▸ **Exercise prompt**
Recast the lines of the items as a Markdown table with the columns Row and Line, starting with the line that contains "Sel et poivre" and running through the final line of the items, both included. Number each row and leave out blank lines.

▸ **Data listing**
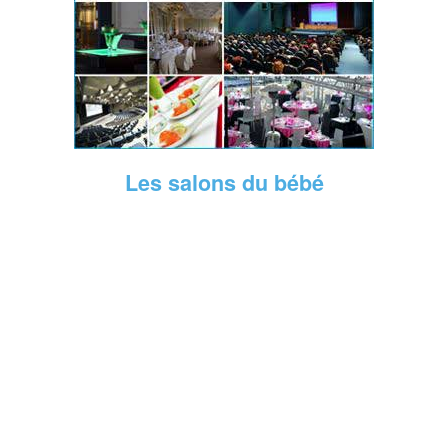
Les salons du bébé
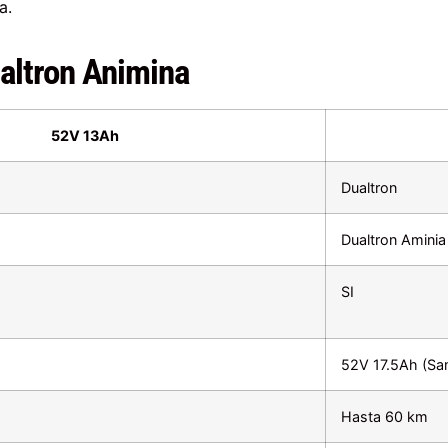
a.
ualtron Animina
52V 13Ah
Dualtron
Dualtron Aminia
SI
52V 17.5Ah (S
Hasta 60 km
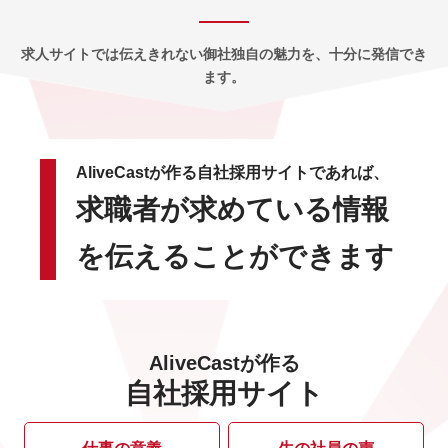
求人サイトでは伝えきれない御社独自の魅力を、十分に発信でき
ます。
AliveCastが作る自社採用サイトであれば、
求職者が求めている情報
を
伝えることができます
AliveCastが作る
自社採用サイト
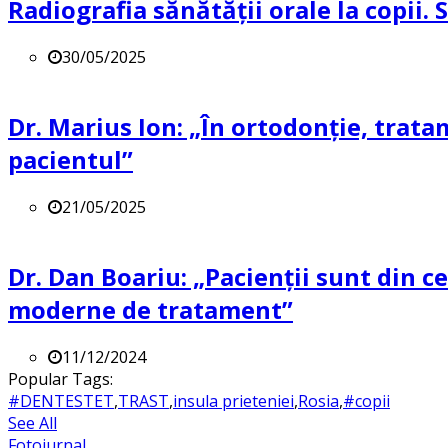
Radiografia sănătății orale la copii.
30/05/2025
Dr. Marius Ion: „În ortodonție, trat
pacientul”
21/05/2025
Dr. Dan Boariu: „Pacienții sunt din ce
moderne de tratament”
11/12/2024
Popular Tags:
#DENTESTET
,
TRAST
,
insula prieteniei
,
Rosia
,
#copii
See All
Fotojurnal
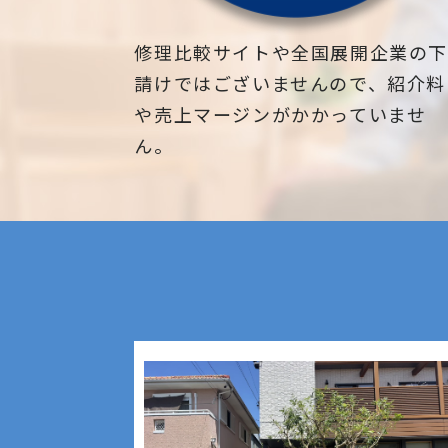
修理比較サイトや全国展開企業の
請けではございませんので、紹介料
や売上マージンがかかっていませ
ん。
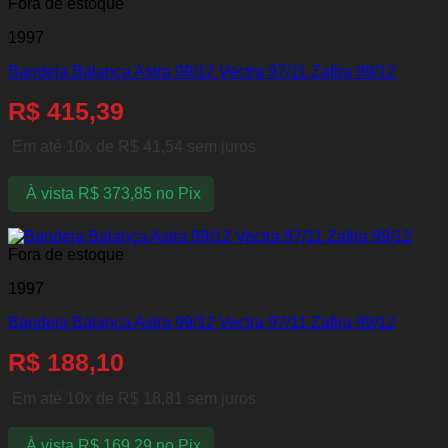
Fora de estoque
1997
Bandeja Balança Astra 99/12 Vectra 97/11 Zafira 99/12
R$
415,39
Em até 10x de
R$
41,54
sem juros
À vista
R$
373,85
no Pix
Fora de estoque
1997
Bandeja Balança Astra 99/12 Vectra 97/11 Zafira 99/12
R$
188,10
Em até 10x de
R$
18,81
sem juros
À vista
R$
169,29
no Pix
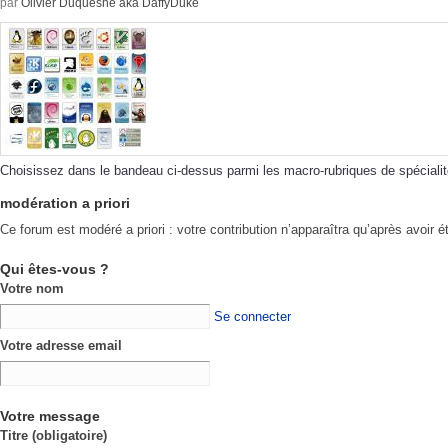
par
Olivier Duquesne aka DaffyDuke
Choisissez dans le bandeau ci-dessus parmi les macro-rubriques de spécialit
modération a priori
Ce forum est modéré a priori : votre contribution n’apparaîtra qu’après avoir é
Qui êtes-vous ?
Votre nom
Se connecter
Votre adresse email
Votre message
Titre (obligatoire)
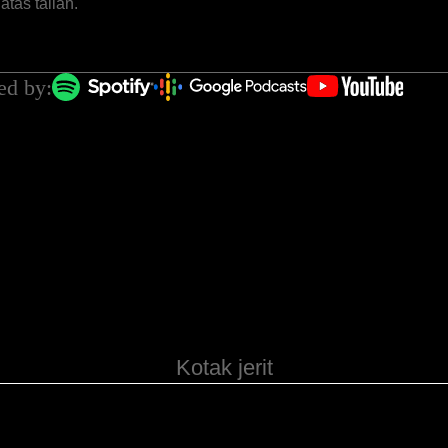
atas talian.
ed by:
Kotak jerit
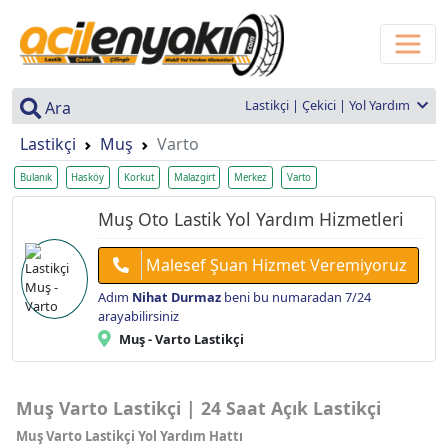
Lastikçi | Çekici | Yol Yardım
Ara
Lastikçi
Muş
Varto
Bulanık
Hasköy
Korkut
Malazgirt
Merkez
Varto
Muş Oto Lastik Yol Yardım Hizmetleri
Malesef Şuan Hizmet Veremiyoruz
Adım
Nihat Durmaz
beni bu numaradan 7/24
arayabilirsiniz
Muş - Varto Lastikçi
Muş Varto Lastikçi | 24 Saat Açık Lastikçi
Muş Varto Lastikçi Yol Yardım Hattı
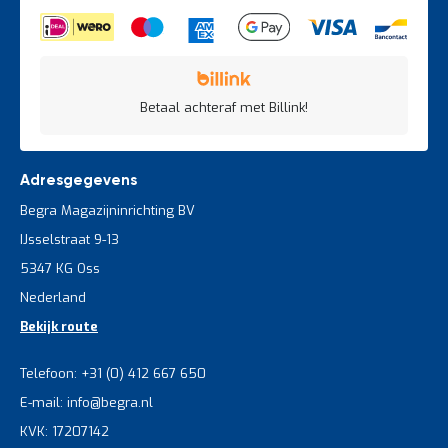
Betaal achteraf met Billink!
Adresgegevens
Begra Magazijninrichting BV
IJsselstraat 9-13
5347 KG Oss
Nederland
Bekijk route
Telefoon: +31 (0) 412 667 650
E-mail: info@begra.nl
KVK: 17207142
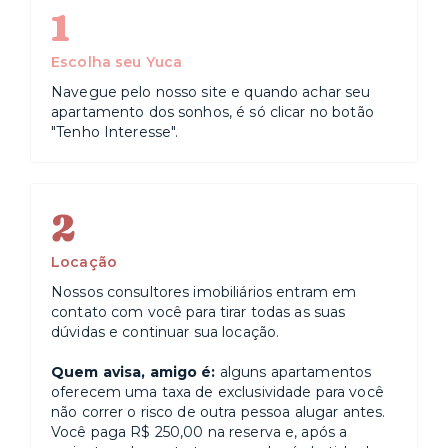
1
Escolha seu Yuca
Navegue pelo nosso site e quando achar seu
apartamento dos sonhos, é só clicar no botão
"Tenho Interesse".
2
Locação
Nossos consultores imobiliários entram em
contato com você para tirar todas as suas
dúvidas e continuar sua locação.
Quem avisa, amigo é:
alguns apartamentos
oferecem uma taxa de exclusividade para você
não correr o risco de outra pessoa alugar antes.
Você paga R$ 250,00 na reserva e, após a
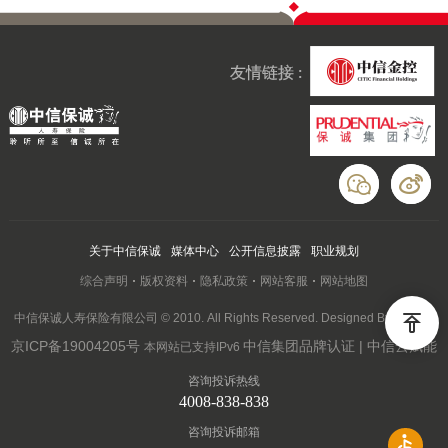
友情链接 :
关于中信保诚
媒体中心
公开信息披露
职业规划
综合声明
版权资料
隐私政策
网站客服
网站地图
中信保诚人寿保险有限公司 © 2010. All Rights Reserved. Designed By Wanhu
京ICP备19004205号
中信集团品牌认证 | 中信云赋能
本网站已支持IPv6
咨询投诉热线
4008-838-838
咨询投诉邮箱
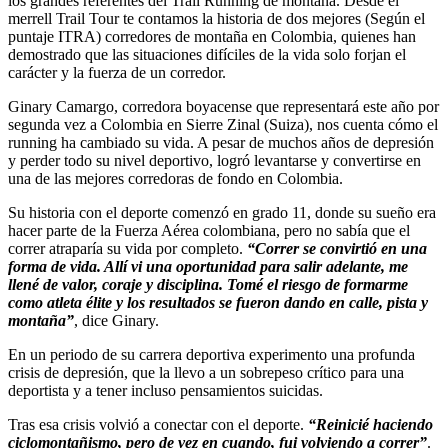
los grandes referentes del Trail Running de montaña. Desde el
merrell Trail Tour te contamos la historia de dos mejores (Según el
puntaje ITRA) corredores de montaña en Colombia, quienes han
demostrado que las situaciones difíciles de la vida solo forjan el
carácter y la fuerza de un corredor.
Ginary Camargo, corredora boyacense que representará este año por
segunda vez a Colombia en Sierre Zinal (Suiza), nos cuenta cómo el
running ha cambiado su vida. A pesar de muchos años de depresión
y perder todo su nivel deportivo, logró levantarse y convertirse en
una de las mejores corredoras de fondo en Colombia.
Su historia con el deporte comenzó en grado 11, donde su sueño era
hacer parte de la Fuerza Aérea colombiana, pero no sabía que el
correr atraparía su vida por completo.
“Correr se
convirtió en
una
forma
de vida.
Allí vi una oportunidad para salir adelante, me
llené de valor, coraje y
disciplina. Tomé el riesgo de formarme
como atleta élite y los resultados
se
fueron
dando
en
calle,
pista
y
montaña”
, dice Ginary.
En un periodo de su carrera deportiva experimento una profunda
crisis de depresión, que la llevo a un sobrepeso crítico para una
deportista y a tener incluso pensamientos suicidas.
Tras esa crisis volvió a conectar con el deporte.
“Reinicié haciendo
ciclomontañismo, pero de vez en cuando, fui volviendo a correr”
.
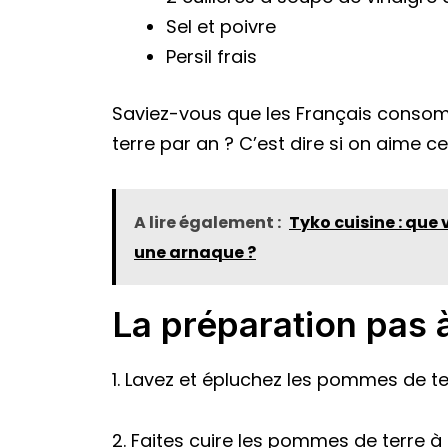
Sel et poivre
Persil frais
Saviez-vous que les Français cons
terre par an ? C’est dire si on aime ce
A lire également :
Tyko cuisine : que 
une arnaque ?
La préparation pas 
1. Lavez et épluchez les pommes de t
2. Faites cuire les pommes de terre à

▸ **Your response**
| Row | Line |
|---|---|
| 1 | Sel et poivre |
| 2 | Persil frais |
| 3 | Saviez-vous que les Français cons |
| 4 | terre par an ? C’est dire si on aime ce |
| 5 | A lire également : |
| 6 | Tyko cuisine : que  |
| 7 | une arnaque ? |
| 8 | La préparation pas  |
| 9 | 1. Lavez et épluchez les pommes de t |
| 10 | 2. Faites cuire les pommes de terre à |